The Mayor of London is responsible for public transport, Fire and Rescue Services, major highways, some major town planning issues across the 32 London Boroughs and the City of London, and policing across the 32 London Boroughs. The Mayor of London has no general authority over any of the 33.



Something else that a lot of younger people don't realize is the position "Mayor of London" is only 24 years old. London had no city-wide government between 1985 and 2000, and the pre-1985 council didn't have a mayor.

Personally I'd enthusiastically vote for a return to the pre-2000 system as it's not at all clear to me what these people do for us or what we gain from giving them all this money.

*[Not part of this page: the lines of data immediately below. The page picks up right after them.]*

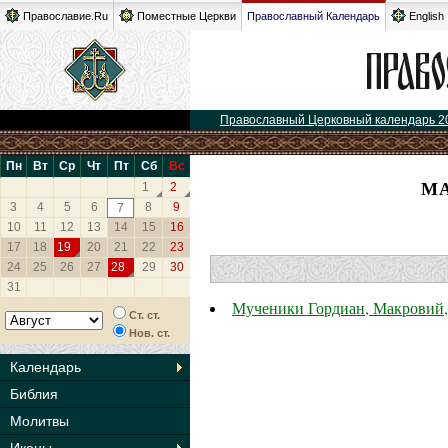
Православие.Ru
Поместные Церкви
Православный Календарь
English
Православный Церковный календарь 2
Пн
Вт
Ср
Чт
Пт
Сб
Вс
МА
1
2
3
4
5
6
8
9
7
10
11
12
13
14
15
16
17
18
19
20
21
22
23
24
25
26
27
28
29
30
31
Мученики Гордиан, Макровий, 
Ст. ст.
Нов. ст.
Календарь
Библия
Молитвы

The London Mayor and more recently the Manchester Mayor have been huge successes in transport coordination. I don't think many people would a priori say "the best structure for a large city is fifty non-coordinated boroughs". You could make a clearer case for abolishing the boroughs (especially some of the more corrupt and incompetent ones) and running the city as a unitary whole.

The only reason the GLC was abolished in the first place was naked party politics.

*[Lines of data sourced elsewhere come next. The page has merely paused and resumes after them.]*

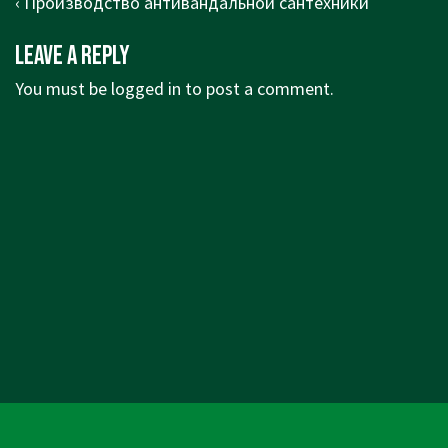
Post
Previous
‹ Производство антивандальной сантехники
navigation
Post
Leave a Reply
is
You must be
logged in
to post a comment.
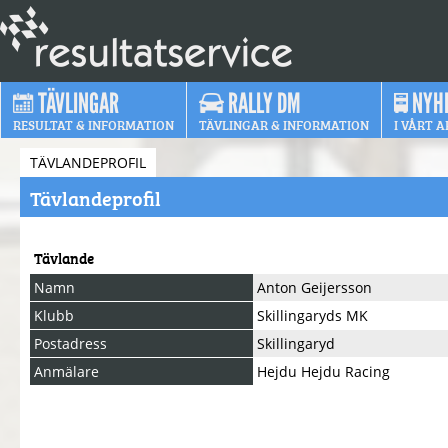
TÄVLINGAR
RALLY DM
NYH
RESULTAT & INFORMATION
TÄVLINGAR & INFORMATION
I VÅRT A
TÄVLANDEPROFIL
Tävlandeprofil
Tävlande
Namn
Anton Geijersson
Klubb
Skillingaryds MK
Postadress
Skillingaryd
Anmälare
Hejdu Hejdu Racing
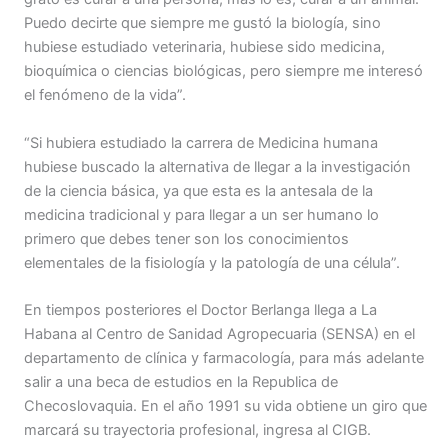
Puedo decirte que siempre me gustó la biología, sino
hubiese estudiado veterinaria, hubiese sido medicina,
bioquímica o ciencias biológicas, pero siempre me interesó
el fenómeno de la vida”.
“Si hubiera estudiado la carrera de Medicina humana
hubiese buscado la alternativa de llegar a la investigación
de la ciencia básica, ya que esta es la antesala de la
medicina tradicional y para llegar a un ser humano lo
primero que debes tener son los conocimientos
elementales de la fisiología y la patología de una célula”.
En tiempos posteriores el Doctor Berlanga llega a La
Habana al Centro de Sanidad Agropecuaria (SENSA) en el
departamento de clínica y farmacología, para más adelante
salir a una beca de estudios en la Republica de
Checoslovaquia. En el año 1991 su vida obtiene un giro que
marcará su trayectoria profesional, ingresa al CIGB.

> especially some of the more corrupt and incompetent ones

Do you have particular boroughs in mind?


The mayor of Tower Hamlets is one of the few people in the UK to have a conviction for electoral fraud. Somehow this didn't stop him getting elected again.


> and the pre-1985 council didn't have a mayor.

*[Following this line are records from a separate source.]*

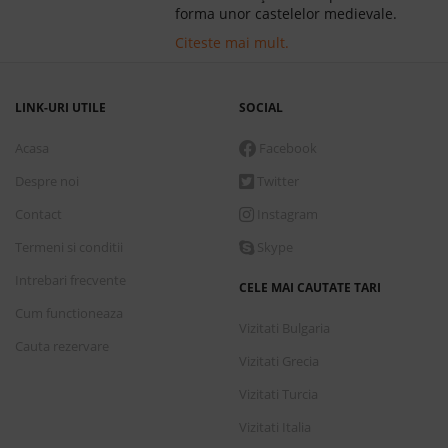
forma unor castelelor medievale.
Citeste mai mult.
LINK-URI UTILE
SOCIAL
Acasa
Facebook
Despre noi
Twitter
Contact
Instagram
Termeni si conditii
Skype
Intrebari frecvente
CELE MAI CAUTATE TARI
Cum functioneaza
Vizitati Bulgaria
Cauta rezervare
Vizitati Grecia
Vizitati Turcia
Vizitati Italia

True but it had a council leader.

> Personally I'd enthusiastically vote for a return to the pre-2000 system as it's not at all clear to me what these people do for us or what we gain from giving them all this money.

A failing on your part. About half of it is TFL.

Budget https://www.london.gov.uk/media/100391/download?attachment


Unless different to the rest of the country though, not directly elected (to the leader role), which I assume was the point, since a mayor is.

Mind you, we don't vote for parties to govern or which member to lead them (and it needn't be an MP) either, but it doesn't stop people talking like we do. (I'm voting Labour - no you're not, you're voting for the Labour candidate in your area. I'm voting for Rishi Sunak - you're almost certainly not, the vast majority of people not being in his constituency. Etc.)


> Mind you, we don't vote for parties to govern or which member to lead them (and it needn't be an MP) either, but it doesn't stop people talking like we do.

You are technically correct, but those pesky people are onto something. In practice people that voted for Boris Johnson in 2019 did not vote for Liz Truss or Rishi Sunak, yet still were governed by them.

You are voting for a candidate, but their party might decide the next pm with the input of their members only.


The pre-2000 system happened because Thatcher didn't like having a London government that represented the views of London voters, which was far more left wing.

That it what it gives us: Representation in a region more populous than most countries which is politically often poorly aligned with the national government.

The 1985 power-grab by Thatcher was deeply anti-democratic.


regional coordination of services like transport is the big one. as a general example, if it were just the councils, Crossrail probably would not have gotten off the ground. And TfL is probably the only authority bucking the general British trend of bus services totally collapsing.